Mais il y a plus. J’écris ces lignes également alors que la Suisse et l’UE appliquent depuis deux mois une politique d’ouverture sélective face aux réfugié.e.s fuyant l’Ukraine. Pour un groupe de personnes (trop) limité, un changement de paradigme à été opéré : permettre la mobilité des personnes en quête de refuge et reconnaître leurs droits plutôt que de chercher à les bloquer à tout prix. Cette brèche ouverte rend aujourd’hui évident pour le plus grand nombre ce qui l’a été depuis longtemps pour maint-e-s chercheurs et chercheuses et acteurs et actrices de la société civile : l’approche restrictive et militarisée de l’UE n’est pas une fatalité, une politique plus ouverte et respectueuse des droits est possible, et celle-ci rendrait des acteurs comme Frontex superflus. 

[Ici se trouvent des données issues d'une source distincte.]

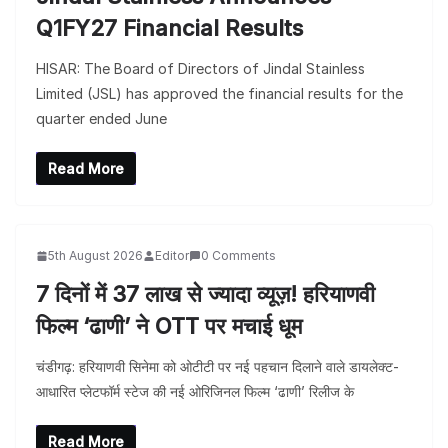
Q1FY27 Financial Results
HISAR: The Board of Directors of Jindal Stainless
Limited (JSL) has approved the financial results for the
quarter ended June
Read More
5th August 2026
Editor
0 Comments
7 दिनों में 37 लाख से ज्यादा व्यूज़! हरियाणवी
फिल्म ‘ढाणी’ ने OTT पर मचाई धूम
चंडीगढ़: हरियाणवी सिनेमा को ओटीटी पर नई पहचान दिलाने वाले डायलेक्ट-
आधारित प्लेटफॉर्म स्टेज की नई ओरिजिनल फिल्म ‘ढाणी’ रिलीज के
Read More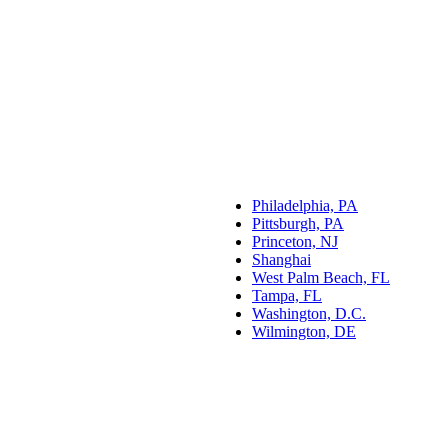
Philadelphia, PA
Pittsburgh, PA
Princeton, NJ
Shanghai
West Palm Beach, FL
Tampa, FL
Washington, D.C.
Wilmington, DE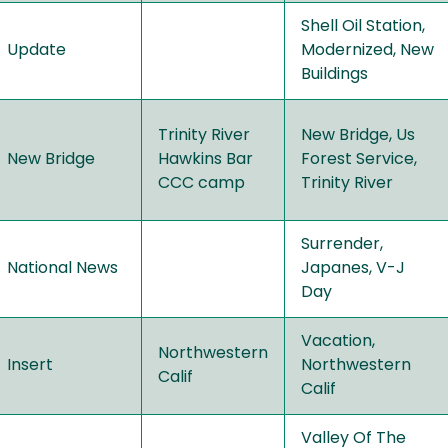
Shell Oil Station,
Update
Modernized, New
Buildings
Trinity River
New Bridge, Us
New Bridge
Hawkins Bar
Forest Service,
CCC camp
Trinity River
Surrender,
National News
Japanes, V-J
Day
Vacation,
Northwestern
Insert
Northwestern
Calif
Calif
Valley Of The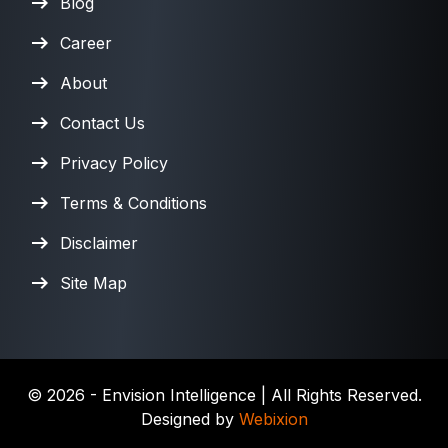
Blog
Career
About
Contact Us
Privacy Policy
Terms & Conditions
Disclaimer
Site Map
©
2026
- Envision Intelligence | All Rights Reserved.
Designed by
Webixion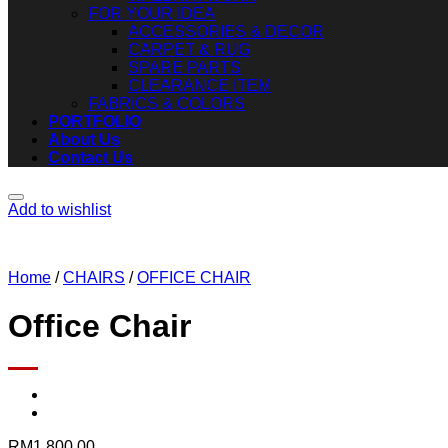
FOR YOUR IDEA
ACCESSORIES & DECOR
CARPET & RUG
SPARE PARTS
CLEARANCE ITEM
FABRICS & COLORS
PORTFOLIO
About Us
Contact Us
Add to wishlist
Home
/
CHAIRS
/
OFFICE CHAIR
Office Chair
RM
1,800.00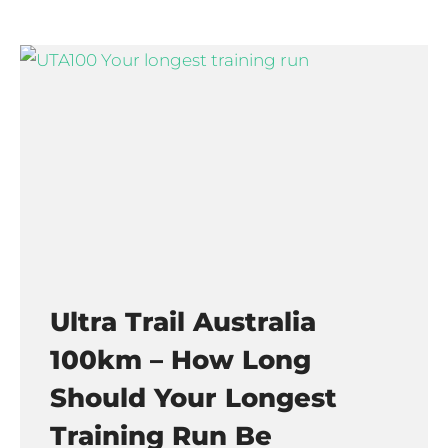
Ultra Trail Australia
100km – How Long
Should Your Longest
Training Run Be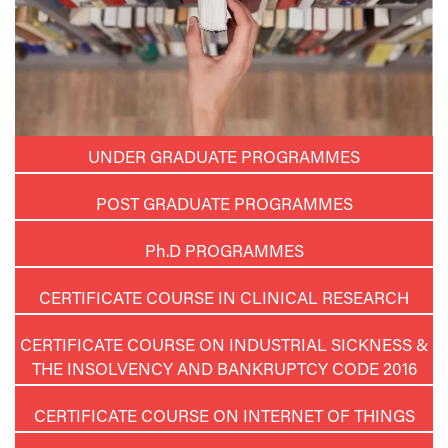
UNDER GRADUATE PROGRAMMES
POST GRADUATE PROGRAMMES
Ph.D
PROGRAMMES
CERTIFICATE COURSE IN CLINICAL RESEARCH
CERTIFICATE COURSE ON INDUSTRIAL SICKNESS &
THE INSOLVENCY AND BANKRUPTCY CODE 2016
CERTIFICATE COURSE ON INTERNET OF THINGS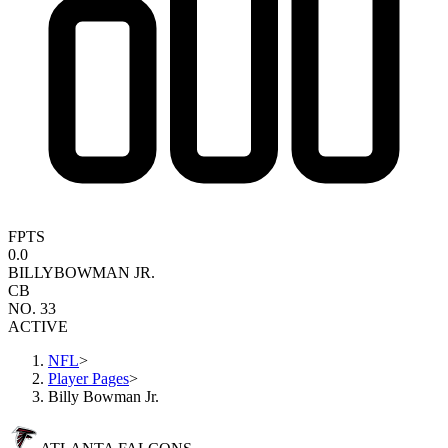
FPTS
0.0
BILLY
BOWMAN JR.
CB
NO. 33
ACTIVE
NFL
>
Player Pages
>
Billy Bowman Jr.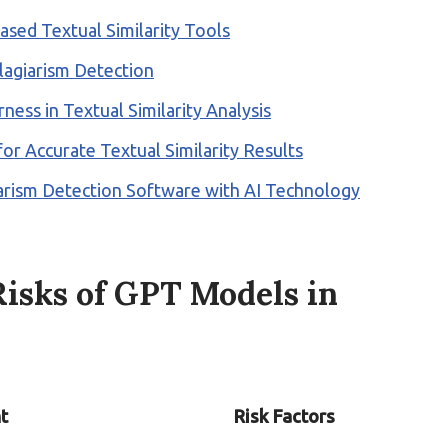
ased Textual Similarity Tools
Plagiarism Detection
ness in Textual Similarity Analysis
or Accurate Textual Similarity Results
iarism Detection Software with AI Technology
isks of GPT Models in
t
Risk Factors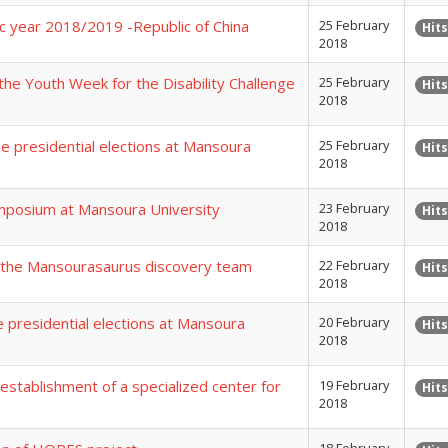
ic year 2018/2019 -Republic of China
25 February
Hits
2018
the Youth Week for the Disability Challenge
25 February
Hits
2018
the presidential elections at Mansoura
25 February
Hits
2018
ymposium at Mansoura University
23 February
Hits
2018
s the Mansourasaurus discovery team
22 February
Hits
2018
he presidential elections at Mansoura
20 February
Hits
2018
establishment of a specialized center for
19 February
Hits
2018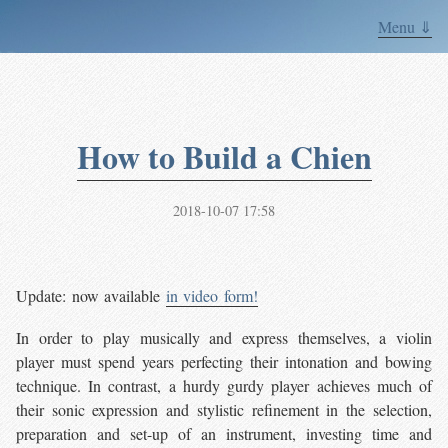
Menu ⇓
How to Build a Chien
2018-10-07 17:58
Update: now available
in video form!
In order to play musically and express themselves, a violin
player must spend years perfecting their intonation and bowing
technique. In contrast, a hurdy gurdy player achieves much of
their sonic expression and stylistic refinement in the selection,
preparation and set-up of an instrument, investing time and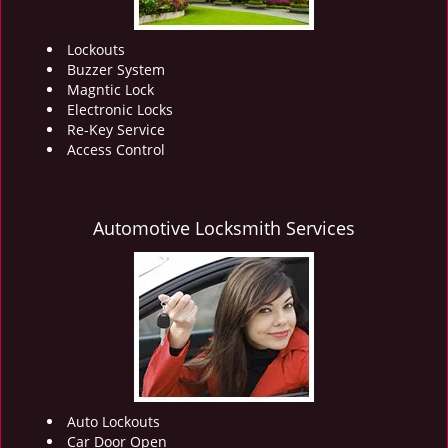
Lockouts
Buzzer System
Magntic Lock
Electronic Locks
Re-Key Service
Access Control
Automotive Locksmith Services
Auto Lockouts
Car Door Open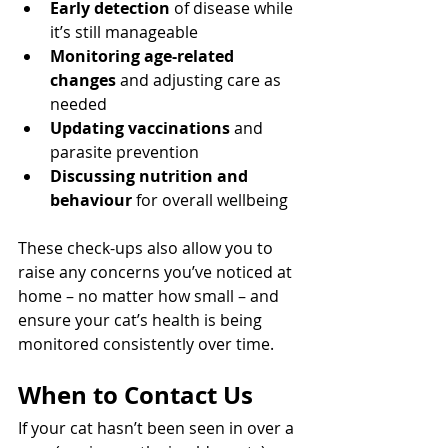
Early detection
 of disease while 
it’s still manageable
Monitoring age-related 
changes
 and adjusting care as 
needed
Updating vaccinations
 and 
parasite prevention
Discussing nutrition and 
behaviour
 for overall wellbeing
These check-ups also allow you to 
raise any concerns you’ve noticed at 
home – no matter how small – and 
ensure your cat’s health is being 
monitored consistently over time.
When to Contact Us
If your cat hasn’t been seen in over a 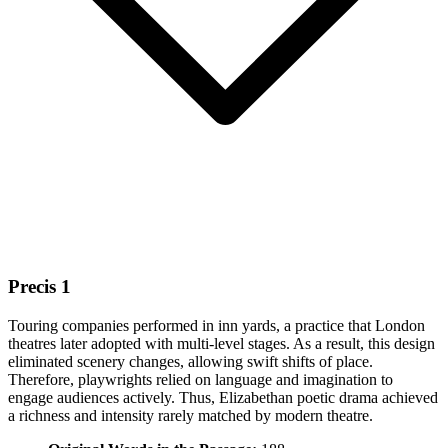
Precis 1
Touring companies performed in inn yards, a practice that London
theatres later adopted with multi-level stages. As a result, this design
eliminated scenery changes, allowing swift shifts of place.
Therefore, playwrights relied on language and imagination to
engage audiences actively. Thus, Elizabethan poetic drama achieved
a richness and intensity rarely matched by modern theatre.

Le référendum du 15 mai concernant le financement de Frontex donne une opportunité à la population suisse de cesser d’être complice d’une agence dont les activités de plus en plus coûteuses n’ont jamais mis fin à la « menace migratoire » que Frontex a contribué à construire, et qui se soldent par la violation des droits des migrant.e.s et des milliers de morts en toute impunité. Le refus de financer Frontex doit s’inscrire dans une réorientation fondamentale des politiques migratoires suisses et européennes. 

J’ai fait mon choix. Ce sera résolument non à Frontex et oui à une politique solidaire et ouverte. Aux Suisse-sse-s de faire le leur et d’envoyer un message fort qui pourrait avoir une résonnance européenne.